Top of Selected extract

In summary, the Commissioner made determinations under both Division 13 and Subdivision 815-A, based on his view that:

  • the arm's length rate of interest for the loan was lower than that charged by the Lender; and
  • an arm's length loan agreement would have contained other terms which reduced the amount payable (such as that the loan would have been in USD and would have contained financial covenants).

The decision turned on the evidence before the Court. The Court made a number of findings on legal and factual issues that are likely to impact upon future transfer pricing matters, including that:

  • Article 9 of the Australia-United States double tax agreement did not operate "independently of the transfer pricing provisions in the domestic legislation" as a basis for a tax assessment;
  • the concept of "consideration" in Division 13 was not limited to the interest rate, and included valuable promises of the borrower (such as restrictive covenants and security);
  • Division 13 does not treat a taxpayer which is a subsidiary of entity as a stand-alone entity;
  • independent lenders do not rely upon published credit ratings, and instead complete their own credit analysis (as such, the practices and policies of rating agencies are not relevant);
  • although it was permissible to take the implicit support of a parent entity into account, it "had very little, if any, impact on pricing by a lender in the real world";
  • an arm's length loan may have been made in AUD for commercial reasons, despite carrying a higher interest rate than USD;
  • the transfer pricing rules can be applied irrespective of whether the amount of debt is below the safe harbour thresholds under the thin capitalisation rules; and
  • Subdivision 815-A was constitutionally valid.

Bottom of Selected extract
Top of Data

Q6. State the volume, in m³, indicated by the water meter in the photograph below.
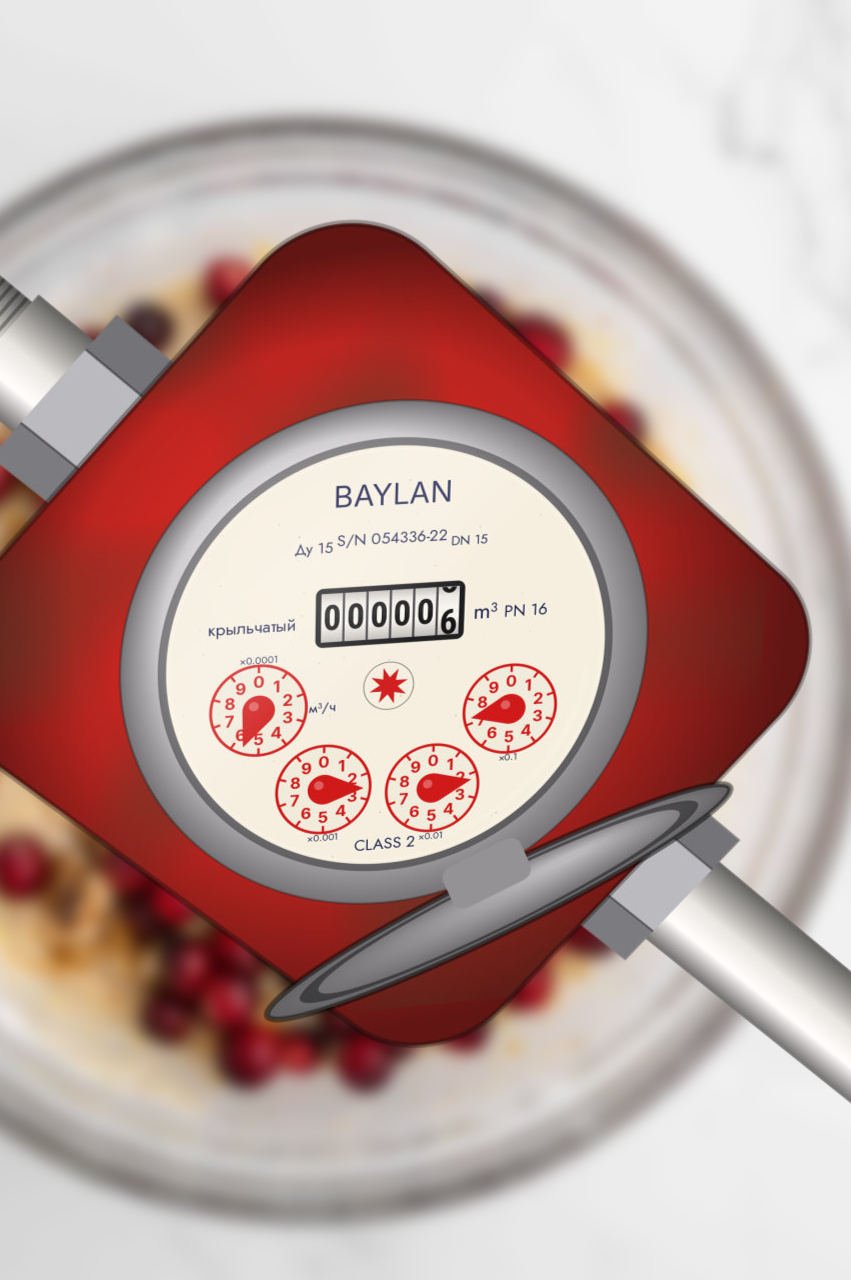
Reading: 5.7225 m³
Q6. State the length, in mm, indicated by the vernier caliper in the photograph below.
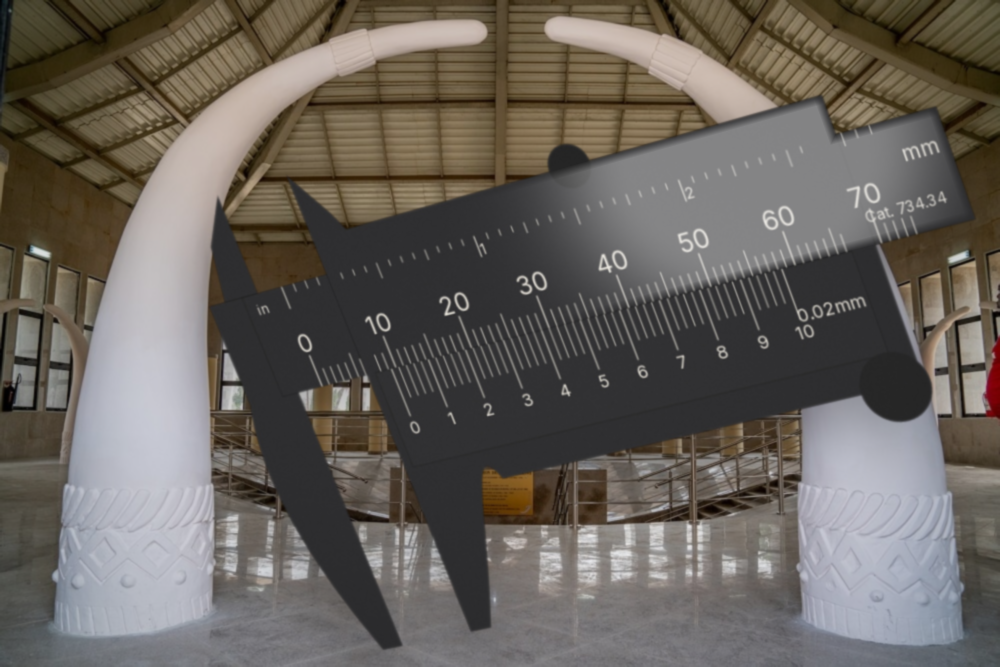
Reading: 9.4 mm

Bottom of Data
Top of Data

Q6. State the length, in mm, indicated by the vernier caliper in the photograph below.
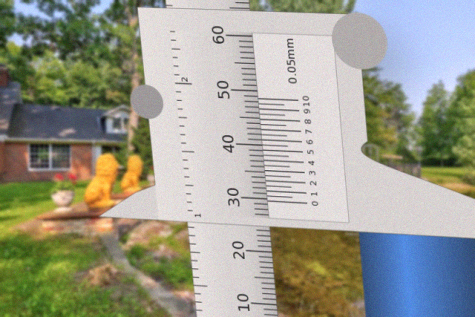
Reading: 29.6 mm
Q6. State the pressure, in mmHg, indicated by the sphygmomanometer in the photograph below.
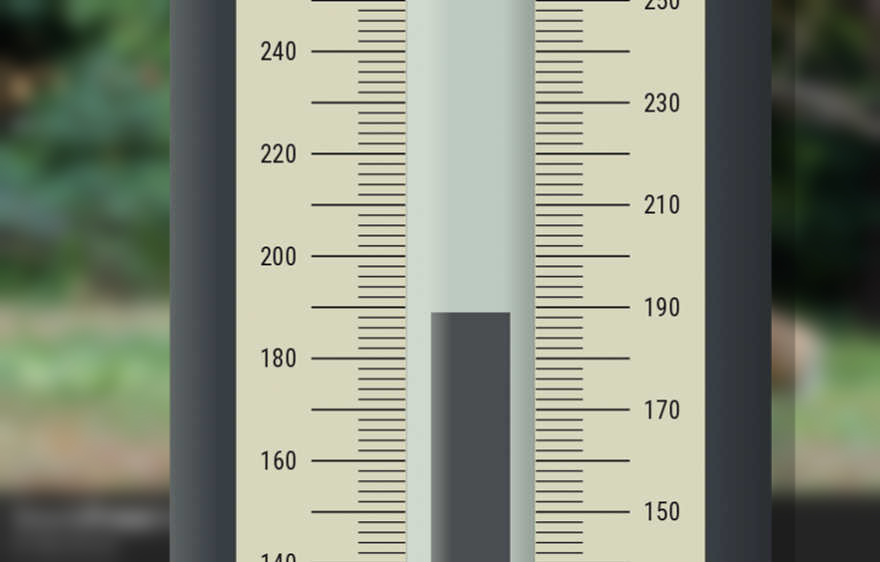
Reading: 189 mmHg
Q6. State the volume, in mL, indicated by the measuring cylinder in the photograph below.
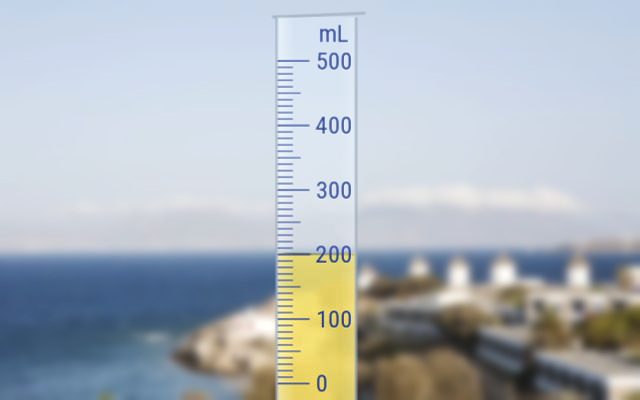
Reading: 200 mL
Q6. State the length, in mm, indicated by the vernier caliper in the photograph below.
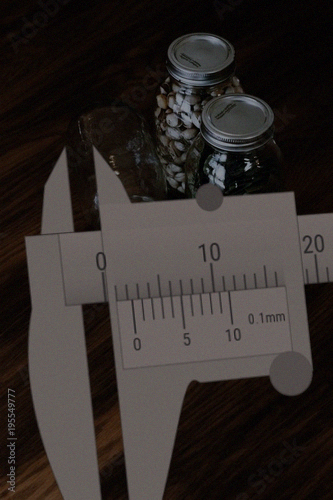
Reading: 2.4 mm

Bottom of Data

To-do item: Copy out the whole summary of the court's transfer pricing decision above, word for word.

Response for this exercise:
In summary, the Commissioner made determinations under both Division 13 and Subdivision 815-A, based on his view that:

  • the arm's length rate of interest for the loan was lower than that charged by the Lender; and
  • an arm's length loan agreement would have contained other terms which reduced the amount payable (such as that the loan would have been in USD and would have contained financial covenants).

The decision turned on the evidence before the Court. The Court made a number of findings on legal and factual issues that are likely to impact upon future transfer pricing matters, including that:

  • Article 9 of the Australia-United States double tax agreement did not operate "independently of the transfer pricing provisions in the domestic legislation" as a basis for a tax assessment;
  • the concept of "consideration" in Division 13 was not limited to the interest rate, and included valuable promises of the borrower (such as restrictive covenants and security);
  • Division 13 does not treat a taxpayer which is a subsidiary of entity as a stand-alone entity;
  • independent lenders do not rely upon published credit ratings, and instead complete their own credit analysis (as such, the practices and policies of rating agencies are not relevant);
  • although it was permissible to take the implicit support of a parent entity into account, it "had very little, if any, impact on pricing by a lender in the real world";
  • an arm's length loan may have been made in AUD for commercial reasons, despite carrying a higher interest rate than USD;
  • the transfer pricing rules can be applied irrespective of whether the amount of debt is below the safe harbour thresholds under the thin capitalisation rules; and
  • Subdivision 815-A was constitutionally valid.